Text section:
Our 24/7 crisis assessment and mental health team accepts walk-in patients and patients coming from TriStar Centennial Medical Center's emergency room. Resulting care may include inpatient or intensive outpatient care, or referrals to specialists.

TriStar Centennial Parthenon Pavilion's Community Assistance Program (CAPS) is a 24 hour-a-day, 7 day-a-week service that provides crisis assessment and evaluation for you or a loved one who is experiencing severe emotional or mental distress. We serve walk-in patients as well as patients from TriStar Centennial Medical Center's emergency department. Assessments are performed by registered nurses or highly prepared staff members to determine the appropriate level of care specific to you or any of our patients. Possible treatment options include inpatient treatment, intensive outpatient care or outpatient referrals to other specialists.

If you come to us and have decision-making capacity, you have the right to determine who is notified of your admission and what information is shared. However, if at admission you or your loved one lacks the ability to make decisions, a legally appointed healthcare surrogate can also be allowed to make treatment decisions, sign consents for treatment and release certain information on behalf of you or any patient who lacks decision-making capacity. Examples of surrogates include:

  • Advance Directive forms or plans
  • Legally appointed surrogate
  • Conservator or guardian
  • Any individual granted durable power of attorney
  • Health care agent

Advance Directive forms and information may be found on the Tennessee state website.

If no such surrogate is present at the time of admission and the treatment team feels it is necessary to contact family, significant others and/or caregivers, a treatment review committee (TRC) may be called together to give permission for release of information. When you regain decision-making capacity, or when a healthcare surrogate is present, then the choices regarding your information will be returned to the correct parties (Tennessee Code Annotated 33-6-107). We understand the value of privacy, but safety must always come first.

Preparing for inpatient care

The need for hospitalization can be a frightening prospect, whether it's for yourself or someone close to you. However, there are ways to make the experience less intimidating, such as making sure that you bring the right things with you for your stay.

Actions to take:
A) In the crisis assessment text, who performs the assessments that determine the appropriate level of care?
B) Reproduce the crisis assessment text starting with "Our 24/7 crisis" and going on through "referrals to specialists.".
C) Go on with the crisis assessment text from the point where it stops.

Data extracts:
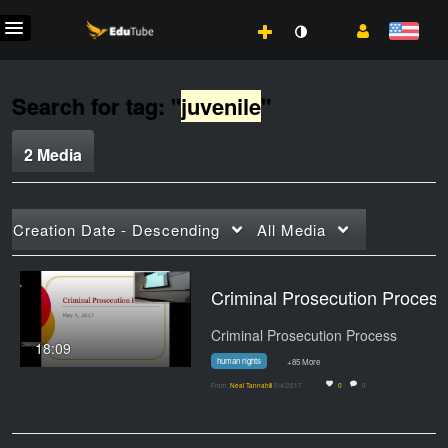
Search for tag: "
juvenile
"
2 Media
Creation Date - Descending
All Media
Criminal Prosecution Process: Professor T
Criminal Prosecution Process
18:09
human rights
+85 More
From
Neal Tannahill
5/4/2017
0
0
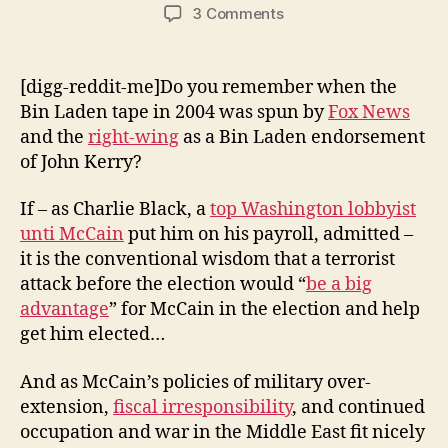
author
date
on
3 Comments
Will
Bin
Laden
[digg-reddit-me]Do you remember when the
Endorse
Bin Laden tape in 2004 was spun by
Fox News
McCain?
and the
right-wing
as a Bin Laden endorsement
of John Kerry?
If – as Charlie Black, a
top Washington lobbyist
unti McCain
put him on his payroll, admitted –
it is the conventional wisdom that a terrorist
attack before the election would “
be a big
advantage
” for McCain in the election and help
get him elected…
And as McCain’s policies of military over-
extension,
fiscal irresponsibility
, and continued
occupation and war in the Middle East fit nicely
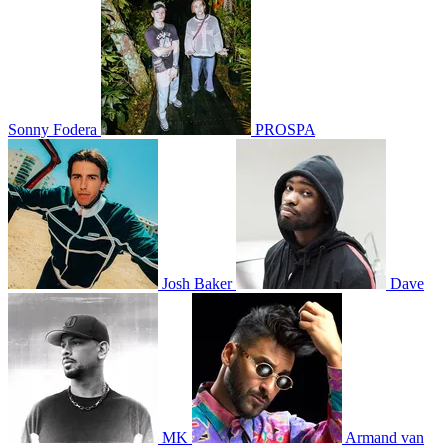
Sonny Fodera
PROSPA
Josh Baker
Dave
MK
Armand van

Responses in order:
A) Registered nurses or highly prepared staff members perform them.

B)
Our 24/7 crisis assessment and mental health team accepts walk-in patients and patients coming from TriStar Centennial Medical Center's emergency room. Resulting care may include inpatient or intensive outpatient care, or referrals to specialists.

C)
What you should bring

One of the ways that you can help yourself or someone else feel less anxious and more secure is to make sure that you have clean, familiar and comfortable clothing. We strongly encourage all our patients to bring three changes of clothes which do not have any accessories like belts, ties, scarves or strings. Because of safety concerns, these items and any pieces of clothing that have non-removable ties, laces or belts, will be stored safely in a secure locations. It's a good idea to keep this in mind when packing. If possible, money, checkbooks, identification cards, credit cards, insurance cards, medications and tobacco products should be sent home with family members or other trusted individuals. If this isn't possible, these things will be cataloged by staff and locked in a secure area until you are discharged. For infection control purposes, personal blankets, pillows or stuffed animals will be kept in the personal items room and returned to you on discharge if they cannot be sent home with family members. If it would make you feel better to bring them with you for admission you can, but unfortunately, we can't allow them to be kept in your room with you. Sharp items such as razors, metal nail files, nail clippers and tweezers will be stored in locked area, but can be checked out at designated time periods throughout the day. This is to keep you and others safe during your time with us, while also allowing you the freedom to maintain your health and comfort.